** Excerpt to read **
Mailing-List: contact issues-help@spark.apache.org; run by ezmlm
Precedence: bulk
Date: Fri, 29 Sep 2017 09:04:01 +0000 (UTC)
From: "yzheng616 (JIRA)" <jira@apache.org>
To: issues@spark.apache.org
Message-ID: <JIRA.13105287.1506477737000.234471.1506675841778@Atlassian.JIRA>
In-Reply-To: <JIRA.13105287.1506477737000@Atlassian.JIRA>
References: <JIRA.13105287.1506477737000@Atlassian.JIRA> <JIRA.13105287.1506477737368@jira-lw-us.apache.org>
Subject: [jira] [Commented] (SPARK-22137) Failed to insert VectorUDT to hive
 table with DataFrameWriter.insertInto(tableName: String)
MIME-Version: 1.0
Content-Type: text/plain; charset=utf-8
Content-Transfer-Encoding: 7bit
archived-at: Fri, 29 Sep 2017 09:04:06 -0000


    [ https://issues.apache.org/jira/browse/SPARK-22137?page=com.atlassian.jira.plugin.system.issuetabpanels:comment-tabpanel&focusedCommentId=16185535#comment-16185535 ] 

yzheng616 commented on SPARK-22137:
-----------------------------------

Have you tried to use DataFrameWriter.insertInto(tableName: String) API to insert data to the table? 

> Failed to insert VectorUDT to hive table with DataFrameWriter.insertInto(tableName: String)
> -------------------------------------------------------------------------------------------
>
>                 Key: SPARK-22137
>                 URL: https://issues.apache.org/jira/browse/SPARK-22137
>             Project: Spark
>          Issue Type: Bug
>          Components: SQL
>    Affects Versions: 2.1.1
>            Reporter: yzheng616
>
> Failed to insert VectorUDT to hive table with DataFrameWriter.insertInto(tableName: String). The issue seems similar with SPARK-17765 which have been resolved in 2.1.0.

** Image region annotations **
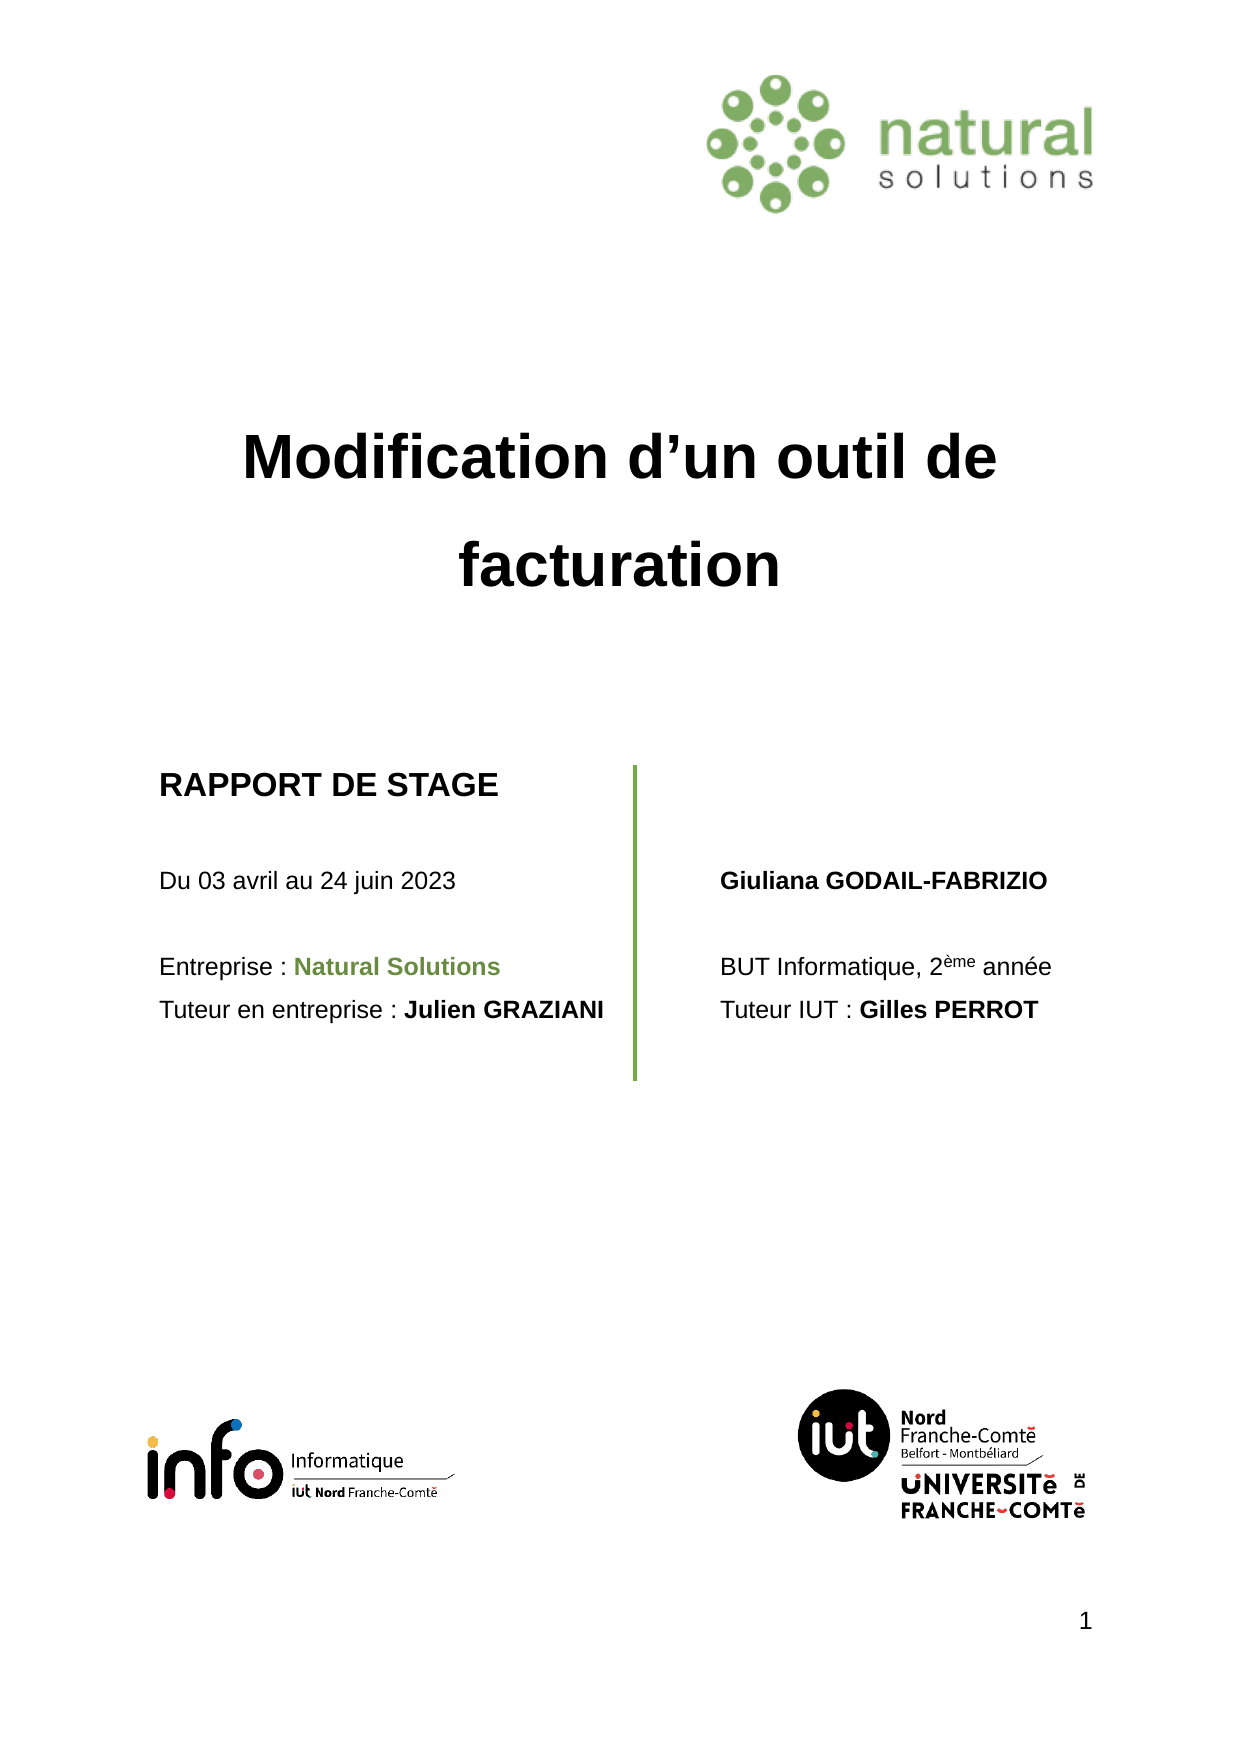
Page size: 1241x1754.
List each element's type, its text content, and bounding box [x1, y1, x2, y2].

table_header Giuliana GODAIL-FABRIZIO BUT Informatique, 2ème année Tuteur IUT : Gilles PERROT [637, 765, 1092, 1081]
table_header RAPPORT DE STAGE Du 03 avril au 24 juin 2023 Entreprise : Natural Solutions Tuteur en entreprise : Julien GRAZIANI [148, 765, 633, 1081]
text Modification d’un outil de facturation [148, 420, 1093, 600]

** Problems **
[a] Reproduce the issue email in full, word for word, from the header lines through the last quoted line.
[b] Select each line of the rows that contains the string "text", treating uppercase and lowercase as different, and copy those lines out.

** Task answers **
[a]
Mailing-List: contact issues-help@spark.apache.org; run by ezmlm
Precedence: bulk
Date: Fri, 29 Sep 2017 09:04:01 +0000 (UTC)
From: "yzheng616 (JIRA)" <jira@apache.org>
To: issues@spark.apache.org
Message-ID: <JIRA.13105287.1506477737000.234471.1506675841778@Atlassian.JIRA>
In-Reply-To: <JIRA.13105287.1506477737000@Atlassian.JIRA>
References: <JIRA.13105287.1506477737000@Atlassian.JIRA> <JIRA.13105287.1506477737368@jira-lw-us.apache.org>
Subject: [jira] [Commented] (SPARK-22137) Failed to insert VectorUDT to hive
 table with DataFrameWriter.insertInto(tableName: String)
MIME-Version: 1.0
Content-Type: text/plain; charset=utf-8
Content-Transfer-Encoding: 7bit
archived-at: Fri, 29 Sep 2017 09:04:06 -0000


    [ https://issues.apache.org/jira/browse/SPARK-22137?page=com.atlassian.jira.plugin.system.issuetabpanels:comment-tabpanel&focusedCommentId=16185535#comment-16185535 ] 

yzheng616 commented on SPARK-22137:
-----------------------------------

Have you tried to use DataFrameWriter.insertInto(tableName: String) API to insert data to the table? 

> Failed to insert VectorUDT to hive table with DataFrameWriter.insertInto(tableName: String)
> -------------------------------------------------------------------------------------------
>
>                 Key: SPARK-22137
>                 URL: https://issues.apache.org/jira/browse/SPARK-22137
>             Project: Spark
>          Issue Type: Bug
>          Components: SQL
>    Affects Versions: 2.1.1
>            Reporter: yzheng616
>
> Failed to insert VectorUDT to hive table with DataFrameWriter.insertInto(tableName: String). The issue seems similar with SPARK-17765 which have been resolved in 2.1.0.

[b]
List each element's type, its text content, and bounding box [x1, y1, x2, y2].
text Modification d’un outil de facturation [148, 420, 1093, 600]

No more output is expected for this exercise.